**Texto citado:**
À medida que algumas
áreas foram sendo desapropriadas e demolidas, foram criados e expandidos
imensos terrenos baldios, quarteirões inteiros desapropriados, em pleno centro
da cidade, densamente urbanizado. Observa-se, aqui, o primeiro movimento de
deslocamento planejado da cracolândia que, a partir de 2008, migra do bairro da
Santa Efigênia e atravessa a avenida Duque de Caxias no sentido dos Campos
Elíseos, ocupando o entorno da Praça Júlio Prestes e, pouco tempo depois, o já
demolido terreno da antiga rodoviária da Luz. A partir de então, as operações
policiais que sucederam aproveitaram o espaço para estabelecer ali um
laboratório violento, orientadas pela lógica da “dor e sofrimento” – que
nomearia a operação iniciada em 2012 – empurrando usuários entre as ruínas.
Para poder superar o
impasse da desapropriação – restrita ao poder público sob justificativas de
utilidade pública ou interesse social – em 2005 foi lançada a concessão
urbanística Nova Luz, que previu a passagem do instrumento para atores
privados, o qual foi alvo de contestação na justiça. Comerciantes e
trabalhadores da Santa Efigênia se organizaram junto aos moradores da área,
entre eles moradores de ocupações ameaçadas, movimentos e outras organizações
sociais, para resistir à tática da desapropriação privada e destruição de seus
comércios, espaços de moradia e trabalho na região. Com a oposição ampla no
debate público e irregularidades na contratação dos projetos, a concessão foi
judicializada pelo Ministério Público e suspensa.

**Dados de origem:**
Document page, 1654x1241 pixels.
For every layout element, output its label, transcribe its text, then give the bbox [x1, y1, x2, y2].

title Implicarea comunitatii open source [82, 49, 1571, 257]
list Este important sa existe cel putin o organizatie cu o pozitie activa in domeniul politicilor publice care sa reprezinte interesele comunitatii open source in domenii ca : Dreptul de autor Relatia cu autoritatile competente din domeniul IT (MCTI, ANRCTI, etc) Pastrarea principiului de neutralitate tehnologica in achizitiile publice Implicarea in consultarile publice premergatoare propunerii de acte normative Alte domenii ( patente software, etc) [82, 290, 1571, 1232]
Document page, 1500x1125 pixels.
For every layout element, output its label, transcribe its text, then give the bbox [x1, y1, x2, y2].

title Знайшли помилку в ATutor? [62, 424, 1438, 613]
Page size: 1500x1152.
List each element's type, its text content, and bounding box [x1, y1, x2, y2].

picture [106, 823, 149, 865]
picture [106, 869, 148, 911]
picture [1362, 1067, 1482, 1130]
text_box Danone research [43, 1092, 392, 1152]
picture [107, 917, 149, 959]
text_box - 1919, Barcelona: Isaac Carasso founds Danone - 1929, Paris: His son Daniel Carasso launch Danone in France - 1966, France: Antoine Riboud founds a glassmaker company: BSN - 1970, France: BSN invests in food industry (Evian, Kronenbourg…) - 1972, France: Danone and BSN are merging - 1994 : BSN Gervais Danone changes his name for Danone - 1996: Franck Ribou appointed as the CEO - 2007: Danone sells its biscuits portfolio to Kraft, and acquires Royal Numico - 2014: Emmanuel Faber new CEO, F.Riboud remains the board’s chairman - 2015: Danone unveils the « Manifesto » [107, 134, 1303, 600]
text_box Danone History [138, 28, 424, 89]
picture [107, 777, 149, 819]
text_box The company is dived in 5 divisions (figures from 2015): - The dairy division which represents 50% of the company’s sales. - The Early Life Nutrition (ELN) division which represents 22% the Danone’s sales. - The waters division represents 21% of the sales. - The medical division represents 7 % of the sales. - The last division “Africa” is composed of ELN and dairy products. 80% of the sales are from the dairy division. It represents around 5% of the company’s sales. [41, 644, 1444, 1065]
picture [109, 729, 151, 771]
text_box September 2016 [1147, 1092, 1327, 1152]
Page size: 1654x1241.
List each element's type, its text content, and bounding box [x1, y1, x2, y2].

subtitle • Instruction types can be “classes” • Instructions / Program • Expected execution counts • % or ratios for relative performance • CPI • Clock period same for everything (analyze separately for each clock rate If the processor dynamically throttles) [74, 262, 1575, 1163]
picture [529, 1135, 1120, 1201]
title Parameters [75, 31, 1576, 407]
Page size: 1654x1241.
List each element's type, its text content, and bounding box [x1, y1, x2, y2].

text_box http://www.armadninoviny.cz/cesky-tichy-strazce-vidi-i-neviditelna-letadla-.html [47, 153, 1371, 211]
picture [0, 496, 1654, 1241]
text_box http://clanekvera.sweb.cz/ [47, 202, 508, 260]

**Desafios:**
- a) Segundo o texto citado, em que ano foi lançada a concessão urbanística Nova Luz?
- b) Reproduza palavra por palavra o trecho das linhas de dados que começa na primeira delas e termina na linha que contém "title Знайшли помилку", com as duas extremidades incluídas.

**Respostas:**
- a) Em 2005.

- b)
Document page, 1654x1241 pixels.
For every layout element, output its label, transcribe its text, then give the bbox [x1, y1, x2, y2].

title Implicarea comunitatii open source [82, 49, 1571, 257]
list Este important sa existe cel putin o organizatie cu o pozitie activa in domeniul politicilor publice care sa reprezinte interesele comunitatii open source in domenii ca : Dreptul de autor Relatia cu autoritatile competente din domeniul IT (MCTI, ANRCTI, etc) Pastrarea principiului de neutralitate tehnologica in achizitiile publice Implicarea in consultarile publice premergatoare propunerii de acte normative Alte domenii ( patente software, etc) [82, 290, 1571, 1232]
Document page, 1500x1125 pixels.
For every layout element, output its label, transcribe its text, then give the bbox [x1, y1, x2, y2].

title Знайшли помилку в ATutor? [62, 424, 1438, 613]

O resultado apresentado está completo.